### TRY IT
Would you pull out every line of the material that contains the string "down"?

### SOURCE DATA
-- -- --

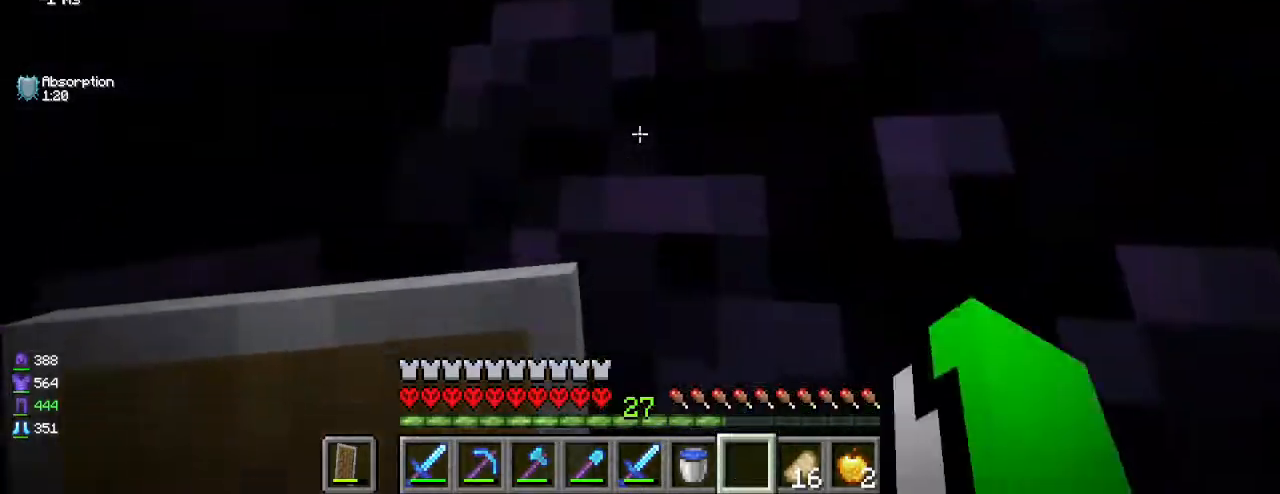
Gameplay with keyboard and mouse; each line is a JSON object with the keys and mouse buttons held at the frame after it. "events" lists presses ("down") and releases ("up") of "a", "d", "s", "w", "mouse_left" and "mouse_right" between this image and that frame as [ms after this image, input, new state], when the widget could be followed in between. "mouse_left", "mouse_right" = the "left", "right" buttons of the "mouse" list. No other keys are recorded. Fast repeated clicks can show as one long hold. Mouse movement is not recorded.
{"keys": [], "mouse": [], "events": []}
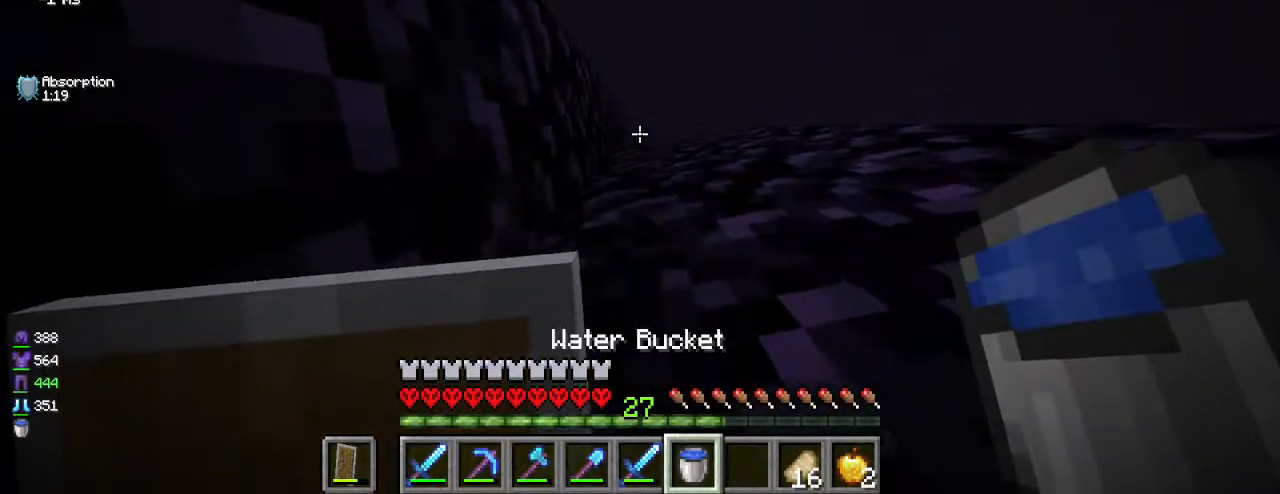
{"keys": ["w"], "mouse": [], "events": [[183, "mouse_right", "down"], [267, "mouse_right", "up"], [317, "w", "down"]]}
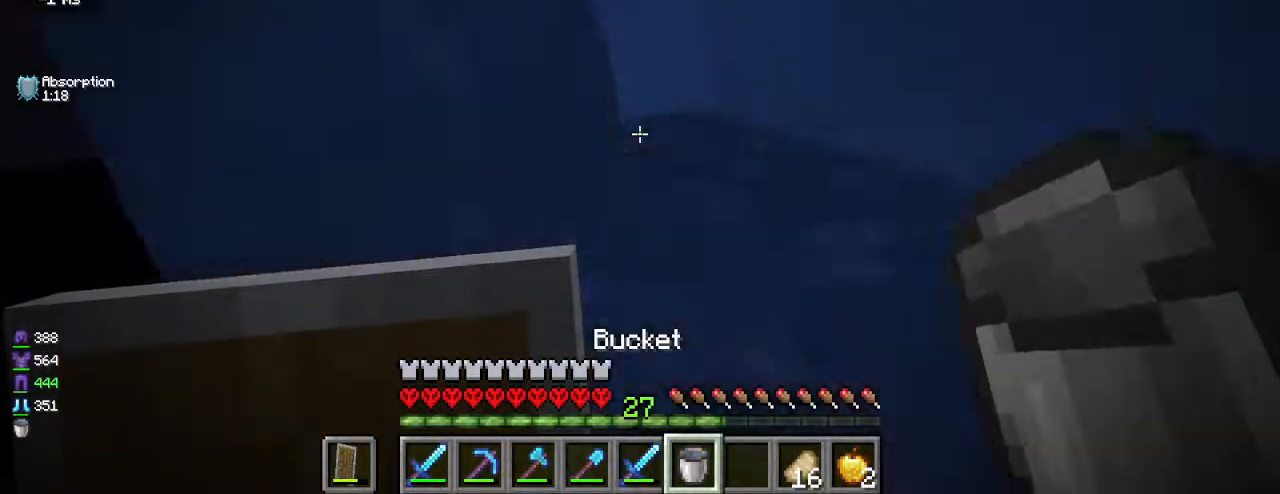
{"keys": ["w"], "mouse": ["right"], "events": [[467, "mouse_right", "down"]]}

-- -- --

### THE COMPLETED TASK
Gameplay with keyboard and mouse; each line is a JSON object with the keys and mouse buttons held at the frame after it. "events" lists presses ("down") and releases ("up") of "a", "d", "s", "w", "mouse_left" and "mouse_right" between this image and that frame as [ms after this image, input, new state], when the widget could be followed in between. "mouse_left", "mouse_right" = the "left", "right" buttons of the "mouse" list. No other keys are recorded. Fast repeated clicks can show as one long hold. Mouse movement is not recorded.
{"keys": ["w"], "mouse": [], "events": [[183, "mouse_right", "down"], [267, "mouse_right", "up"], [317, "w", "down"]]}
{"keys": ["w"], "mouse": ["right"], "events": [[467, "mouse_right", "down"]]}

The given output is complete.